What you are asked to do: Could you reproduce all of the following entries exactly?

Extracted data entries:
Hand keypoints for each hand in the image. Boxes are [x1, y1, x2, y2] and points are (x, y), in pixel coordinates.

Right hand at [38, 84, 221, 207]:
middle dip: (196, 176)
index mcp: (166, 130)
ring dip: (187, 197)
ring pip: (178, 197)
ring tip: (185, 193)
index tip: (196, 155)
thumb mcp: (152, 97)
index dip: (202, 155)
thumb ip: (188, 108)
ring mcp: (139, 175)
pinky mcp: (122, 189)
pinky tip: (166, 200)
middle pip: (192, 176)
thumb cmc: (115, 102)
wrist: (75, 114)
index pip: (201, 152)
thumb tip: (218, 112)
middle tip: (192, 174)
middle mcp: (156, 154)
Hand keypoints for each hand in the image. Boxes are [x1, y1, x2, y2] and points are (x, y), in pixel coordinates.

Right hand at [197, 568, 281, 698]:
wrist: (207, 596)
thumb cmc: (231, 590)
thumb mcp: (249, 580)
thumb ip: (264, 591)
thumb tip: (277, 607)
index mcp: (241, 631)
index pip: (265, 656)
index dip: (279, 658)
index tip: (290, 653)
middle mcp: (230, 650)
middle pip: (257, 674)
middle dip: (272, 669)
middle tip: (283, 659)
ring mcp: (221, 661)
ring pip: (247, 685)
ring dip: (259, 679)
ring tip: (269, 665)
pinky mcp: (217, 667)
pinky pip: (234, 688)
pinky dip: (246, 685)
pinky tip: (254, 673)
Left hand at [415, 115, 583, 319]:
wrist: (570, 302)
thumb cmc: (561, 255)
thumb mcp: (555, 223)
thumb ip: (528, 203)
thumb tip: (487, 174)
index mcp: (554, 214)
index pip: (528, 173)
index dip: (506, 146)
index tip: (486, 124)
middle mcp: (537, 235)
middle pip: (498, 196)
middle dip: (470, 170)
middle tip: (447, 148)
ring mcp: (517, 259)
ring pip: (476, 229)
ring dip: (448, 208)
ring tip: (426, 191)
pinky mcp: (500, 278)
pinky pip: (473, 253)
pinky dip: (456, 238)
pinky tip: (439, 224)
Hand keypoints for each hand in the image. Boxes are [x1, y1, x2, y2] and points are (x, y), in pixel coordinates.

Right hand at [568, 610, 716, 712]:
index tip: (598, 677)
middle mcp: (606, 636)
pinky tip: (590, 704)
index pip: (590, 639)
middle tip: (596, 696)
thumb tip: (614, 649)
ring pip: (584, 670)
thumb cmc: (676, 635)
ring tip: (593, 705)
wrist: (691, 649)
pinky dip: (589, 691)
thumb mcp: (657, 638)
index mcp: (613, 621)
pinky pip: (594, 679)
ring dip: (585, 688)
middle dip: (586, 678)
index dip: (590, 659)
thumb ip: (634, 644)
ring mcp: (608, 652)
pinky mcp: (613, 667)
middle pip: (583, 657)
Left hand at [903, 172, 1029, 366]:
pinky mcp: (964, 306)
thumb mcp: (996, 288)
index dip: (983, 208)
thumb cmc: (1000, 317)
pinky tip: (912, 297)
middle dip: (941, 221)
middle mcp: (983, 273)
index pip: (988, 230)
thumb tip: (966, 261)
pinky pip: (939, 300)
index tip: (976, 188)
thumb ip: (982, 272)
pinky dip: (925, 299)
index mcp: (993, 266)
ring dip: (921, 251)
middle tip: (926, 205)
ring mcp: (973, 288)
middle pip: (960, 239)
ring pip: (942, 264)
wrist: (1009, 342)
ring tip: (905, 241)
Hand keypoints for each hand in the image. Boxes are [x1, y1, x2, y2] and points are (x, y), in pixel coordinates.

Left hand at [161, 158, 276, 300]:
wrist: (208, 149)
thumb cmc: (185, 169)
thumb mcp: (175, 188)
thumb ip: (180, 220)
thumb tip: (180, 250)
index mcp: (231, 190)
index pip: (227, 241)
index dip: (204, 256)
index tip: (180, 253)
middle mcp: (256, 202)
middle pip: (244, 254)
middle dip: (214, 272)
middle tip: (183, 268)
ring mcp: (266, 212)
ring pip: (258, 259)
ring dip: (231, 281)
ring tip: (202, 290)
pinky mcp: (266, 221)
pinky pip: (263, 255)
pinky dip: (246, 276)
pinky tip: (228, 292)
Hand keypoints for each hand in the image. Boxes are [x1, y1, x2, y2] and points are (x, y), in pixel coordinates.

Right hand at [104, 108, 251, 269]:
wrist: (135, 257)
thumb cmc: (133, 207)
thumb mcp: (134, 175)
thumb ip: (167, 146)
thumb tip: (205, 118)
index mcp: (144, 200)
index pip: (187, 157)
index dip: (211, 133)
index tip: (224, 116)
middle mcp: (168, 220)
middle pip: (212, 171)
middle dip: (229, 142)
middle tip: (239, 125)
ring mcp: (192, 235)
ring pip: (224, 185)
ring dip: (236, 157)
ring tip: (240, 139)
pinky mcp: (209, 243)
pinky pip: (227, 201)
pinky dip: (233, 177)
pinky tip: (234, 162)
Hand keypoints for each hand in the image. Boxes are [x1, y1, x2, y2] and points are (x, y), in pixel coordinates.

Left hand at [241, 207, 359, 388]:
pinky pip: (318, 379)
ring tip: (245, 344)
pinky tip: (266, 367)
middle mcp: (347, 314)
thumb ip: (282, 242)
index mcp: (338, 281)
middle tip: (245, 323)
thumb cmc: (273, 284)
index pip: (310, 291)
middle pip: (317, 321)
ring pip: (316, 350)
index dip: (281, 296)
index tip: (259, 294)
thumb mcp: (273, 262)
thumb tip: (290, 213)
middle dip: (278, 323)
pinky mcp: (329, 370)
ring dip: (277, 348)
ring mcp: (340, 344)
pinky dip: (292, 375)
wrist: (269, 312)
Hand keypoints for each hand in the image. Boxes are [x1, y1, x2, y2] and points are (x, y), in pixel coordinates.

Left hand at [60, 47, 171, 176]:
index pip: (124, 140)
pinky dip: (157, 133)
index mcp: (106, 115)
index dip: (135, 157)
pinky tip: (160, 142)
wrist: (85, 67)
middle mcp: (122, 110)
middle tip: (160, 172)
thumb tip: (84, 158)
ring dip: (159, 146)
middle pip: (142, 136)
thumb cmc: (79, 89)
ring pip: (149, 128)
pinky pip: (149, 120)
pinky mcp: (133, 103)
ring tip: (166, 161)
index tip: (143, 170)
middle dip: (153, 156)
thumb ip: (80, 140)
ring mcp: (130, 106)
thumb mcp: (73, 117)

Result:
Hand keypoints for each hand in the image. Boxes are [x1, y1, x2, y2] and points are (x, y), in pixel coordinates.

Right hand at [38, 84, 221, 207]:
middle dip: (196, 176)
index mcp: (166, 130)
ring dip: (187, 197)
ring pip: (178, 197)
ring tip: (185, 193)
index tip: (196, 155)
thumb mcp: (152, 97)
index dip: (202, 155)
thumb ip: (188, 108)
ring mcp: (139, 175)
pinky mcp: (122, 189)
pinky tip: (166, 200)
middle pip: (192, 176)
thumb cmc: (115, 102)
wrist: (75, 114)
index pip: (201, 152)
thumb tip: (218, 112)
middle tip: (192, 174)
middle mcp: (156, 154)
Hand keypoints for each hand in the image. Boxes are [x1, y1, x2, y2] and points are (x, y), in pixel coordinates.

Right hand at [197, 568, 281, 698]:
wrist: (207, 596)
thumb cmc: (231, 590)
thumb mcp: (249, 580)
thumb ip: (264, 591)
thumb tip: (277, 607)
index mcp: (241, 631)
index pip: (265, 656)
index dip: (279, 658)
index tip: (290, 653)
middle mcp: (230, 650)
middle pip: (257, 674)
middle dip: (272, 669)
middle tip: (283, 659)
ring mcp: (221, 661)
ring pip: (247, 685)
ring dip: (259, 679)
ring tip: (269, 665)
pinky mcp: (217, 667)
pinky pip: (234, 688)
pinky dip: (246, 685)
pinky tip: (254, 673)
Left hand at [415, 115, 583, 319]:
wrist: (570, 302)
thumb cmc: (561, 255)
thumb mcp: (555, 223)
thumb ip: (528, 203)
thumb tip: (487, 174)
index mcp: (554, 214)
index pip: (528, 173)
index dip: (506, 146)
index tip: (486, 124)
middle mcp: (537, 235)
middle pip: (498, 196)
middle dip: (470, 170)
middle tip: (447, 148)
ring mcp: (517, 259)
ring pip: (476, 229)
ring dip: (448, 208)
ring tip: (426, 191)
pinky mcp: (500, 278)
pinky pip: (473, 253)
pinky dip: (456, 238)
pinky tip: (439, 224)
Hand keypoints for each hand in the image. Boxes are [x1, y1, x2, y2] and points are (x, y), in pixel coordinates.

Right hand at [568, 610, 716, 712]:
index tip: (598, 677)
middle mcp: (606, 636)
pinky tip: (590, 704)
index pip: (590, 639)
middle tip: (596, 696)
thumb tip: (614, 649)
ring pip: (584, 670)
thumb cmc: (676, 635)
ring tip: (593, 705)
wrist: (691, 649)
pinky dip: (589, 691)
thumb mcp: (657, 638)
index mcp: (613, 621)
pinky pip: (594, 679)
ring dip: (585, 688)
middle dip: (586, 678)
index dip: (590, 659)
thumb ip: (634, 644)
ring mcp: (608, 652)
pinky mcp: (613, 667)
middle pip: (583, 657)
Left hand at [903, 172, 1029, 366]:
pinky mcp: (964, 306)
thumb mcp: (996, 288)
index dip: (983, 208)
thumb cmc: (1000, 317)
pinky tip: (912, 297)
middle dip: (941, 221)
middle mcp: (983, 273)
index pip: (988, 230)
thumb tip: (966, 261)
pinky pip: (939, 300)
index tip: (976, 188)
thumb ip: (982, 272)
pinky dip: (925, 299)
index mcp: (993, 266)
ring dip: (921, 251)
middle tip: (926, 205)
ring mcp: (973, 288)
middle pip: (960, 239)
ring pip: (942, 264)
wrist: (1009, 342)
ring tip: (905, 241)
Hand keypoints for each hand in the image. Boxes are [x1, y1, x2, y2] and points are (x, y), in pixel coordinates.

Left hand at [161, 158, 276, 300]:
wrist: (208, 149)
thumb cmc: (185, 169)
thumb mcp: (175, 188)
thumb ip: (180, 220)
thumb tip: (180, 250)
index mcp: (231, 190)
index pip: (227, 241)
index dip: (204, 256)
index tip: (180, 253)
middle mcp: (256, 202)
middle pip: (244, 254)
middle dip: (214, 272)
middle tip: (183, 268)
ring mcp: (266, 212)
ring pip: (258, 259)
ring dip: (231, 281)
ring tip: (202, 290)
pinky mcp: (266, 221)
pinky pip: (263, 255)
pinky dip: (246, 276)
pinky tip: (228, 292)
Hand keypoints for each hand in the image. Boxes are [x1, y1, x2, y2] and points are (x, y), in pixel coordinates.

Right hand at [104, 108, 251, 269]:
wrist: (135, 257)
thumb cmc: (133, 207)
thumb mcp: (134, 175)
thumb ip: (167, 146)
thumb tip: (205, 118)
index mcp: (144, 200)
index pip: (187, 157)
index dip: (211, 133)
index tip: (224, 116)
middle mcp: (168, 220)
middle pip: (212, 171)
middle dip: (229, 142)
middle tip: (239, 125)
ring mcp: (192, 235)
ring pip: (224, 185)
ring dip: (236, 157)
ring tip: (240, 139)
pinky mcp: (209, 243)
pinky pip: (227, 201)
pinky dip: (233, 177)
pinky tip: (234, 162)
Hand keypoints for each hand in the image. Boxes are [x1, y1, x2, y2] and points are (x, y), in pixel coordinates.

Left hand at [241, 207, 359, 388]:
pinky pip: (318, 379)
ring tip: (245, 344)
pinky tip: (266, 367)
middle mcp: (347, 314)
thumb ip: (282, 242)
index mcp: (338, 281)
middle tip: (245, 323)
thumb cmc: (273, 284)
index pip: (310, 291)
middle pip: (317, 321)
ring pip: (316, 350)
index dip: (281, 296)
index tip: (259, 294)
thumb mcp: (273, 262)
thumb tip: (290, 213)
middle dip: (278, 323)
pinky mcp: (329, 370)
ring dip: (277, 348)
ring mcp: (340, 344)
pinky dip: (292, 375)
wrist: (269, 312)
Hand keypoints for each hand in the image. Boxes are [x1, y1, x2, y2] and points are (x, y), in pixel coordinates.

Left hand at [60, 47, 171, 176]:
index pip: (124, 140)
pinky dip: (157, 133)
index mcp: (106, 115)
index dip: (135, 157)
pinky tip: (160, 142)
wrist: (85, 67)
middle mcp: (122, 110)
middle tip: (160, 172)
thumb tip: (84, 158)
ring dip: (159, 146)
middle pip: (142, 136)
thumb cmc: (79, 89)
ring pip: (149, 128)
pinky pip: (149, 120)
pinky mcp: (133, 103)
ring tip: (166, 161)
index tip: (143, 170)
middle dip: (153, 156)
thumb ip: (80, 140)
ring mcp: (130, 106)
thumb mcp: (73, 117)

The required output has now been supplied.